17 January 2020

High Blood Pressure in Cats – the Silent Killer

Claire Smith, Vet

Did you know? Around 1 in 6 cats over the age of seven years suffer from hypertension (high blood pressure) and this can have serious consequences for their health. Cats are masters of secrecy and often will not show overt signs of hypertension until the disease has progressed quite far; for example, once they have severe heart disease or become blind. 

High blood pressure causes damage to the small blood vessels which can be irreversible. The organs most affected by this damage are the eyes, heart, brain and kidneys. By looking at the retinas at the back of the eyes, we can see if the blood vessels look engorged or have small ruptures. Half of cats with high blood pressure will have a degree of retinal damage, but this can be reversed if the process is caught early enough. Cats rely heavily on their vision and some cats with hypertension will start to behave abnormally at home due to visual changes, but this could also be related to damaged blood vessels in the brain.

The most common cause of hypertension is chronic kidney disease. It is estimated that a quarter of cats with renal disease have high blood pressure too. There are also strong links between hyperthyroidism (overactive thyroid glands) and hypertension. 

Luckily, at Beacon View Vets in Sandwich we have the resources and time available to check the blood pressure and eyes of every cat over the age of 7 years that comes in for a health check, during our nose to tail examination. Blood pressure measurement is a painless and stress-free procedure that takes only a few minutes.

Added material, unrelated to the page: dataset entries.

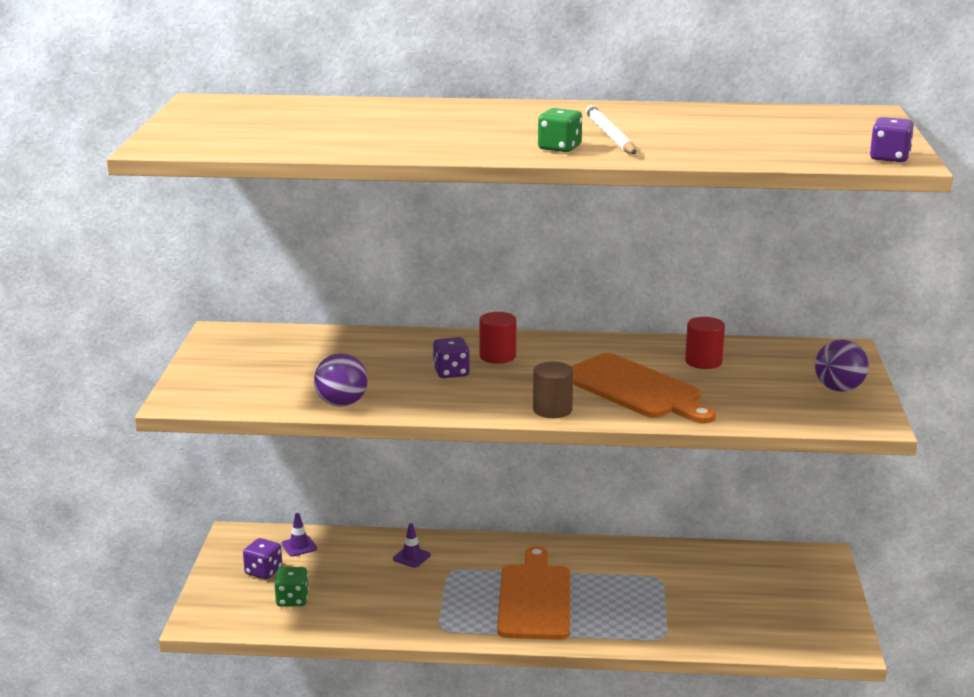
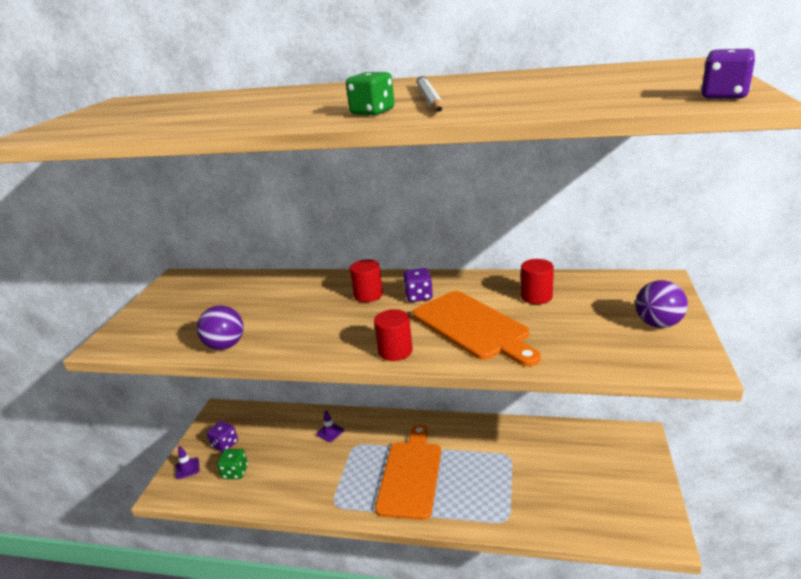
camera: 10 degrees right, 5 degrees up
purple traffic cone [281,513,317,556] -> purple traffic cone moved to [176,446,200,479]
purple dice [433,337,470,378] -> purple dice moved to [403,268,433,302]
brown cylinder [533,362,573,418] -> red cylinder [374,309,413,361]

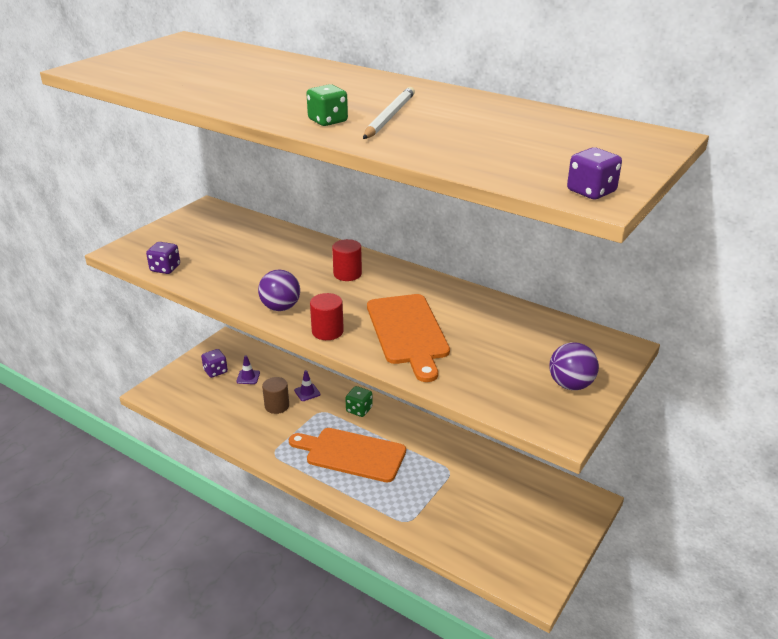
camera: 20 degrees right, 5 degrees up
purple traffic cone [176,446,200,479] -> purple traffic cone moved to [236,355,260,384]
purple ball [197,305,244,350] -> purple ball moved to [258,270,300,311]
green dice [217,449,248,479] -> green dice moved to [345,386,373,417]
orange cutting board [375,425,441,520] -> orange cutting board turned 105 degrees counterclockwise [289,428,406,482]
purple dice [403,268,433,302] -> purple dice moved to [146,242,180,274]
red cylinder [521,259,554,304] -> none
none -> brown cylinder [262,377,289,414]

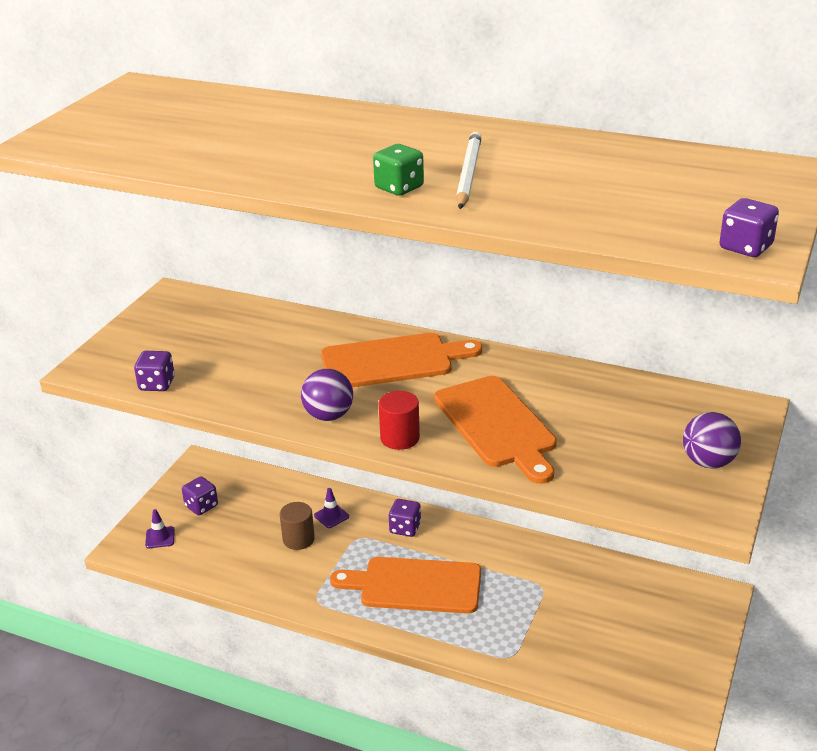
camera: 10 degrees left, 0 degrees up
purple traffic cone [236,355,260,384] -> purple traffic cone moved to [145,509,175,548]
red cylinder [332,239,362,281] -> orange cutting board [321,333,482,387]
green dice [345,386,373,417] -> purple dice [388,499,421,537]

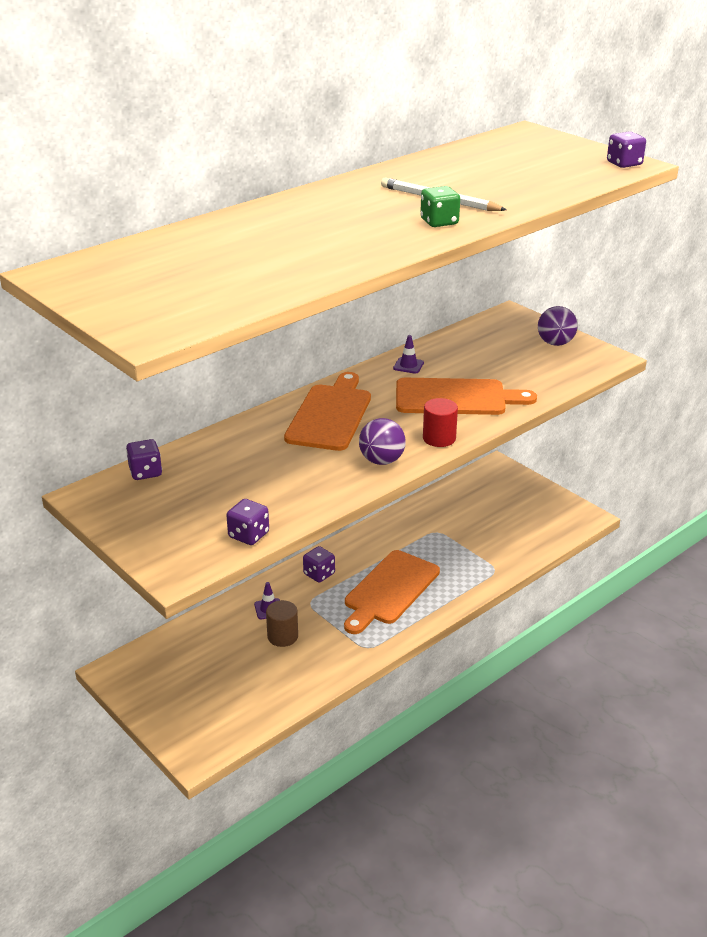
camera: 65 degrees left, 0 degrees up
purple traffic cone [145,509,175,548] -> purple traffic cone moved to [393,335,424,374]
purple dice [182,476,218,515] -> purple dice moved to [126,439,162,480]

Depending on the average blood pressure reading, the treatment recommendations vary. If your cat has normal blood pressure, then we would advise an annual check up. If they have very mildly elevated blood pressure then we may recommend repeated measurement every 3-6 months. If their blood pressure is high enough to be causing damage to organs and small blood vessels then we will recommend starting treatment. Of course, this will all be discussed with you at the time.

Management of feline hypertension focuses on two main aims. Firstly, we will prescribe medication that acts to lower the blood pressure to an acceptable range and prevent further damage. Secondly, we search for any other underlying diseases that may be linked to high blood pressure such as kidney disease and overactive thyroid glands. With medication and regular checks, the outlook is very good and most cats will eat the medication as if it were a treat!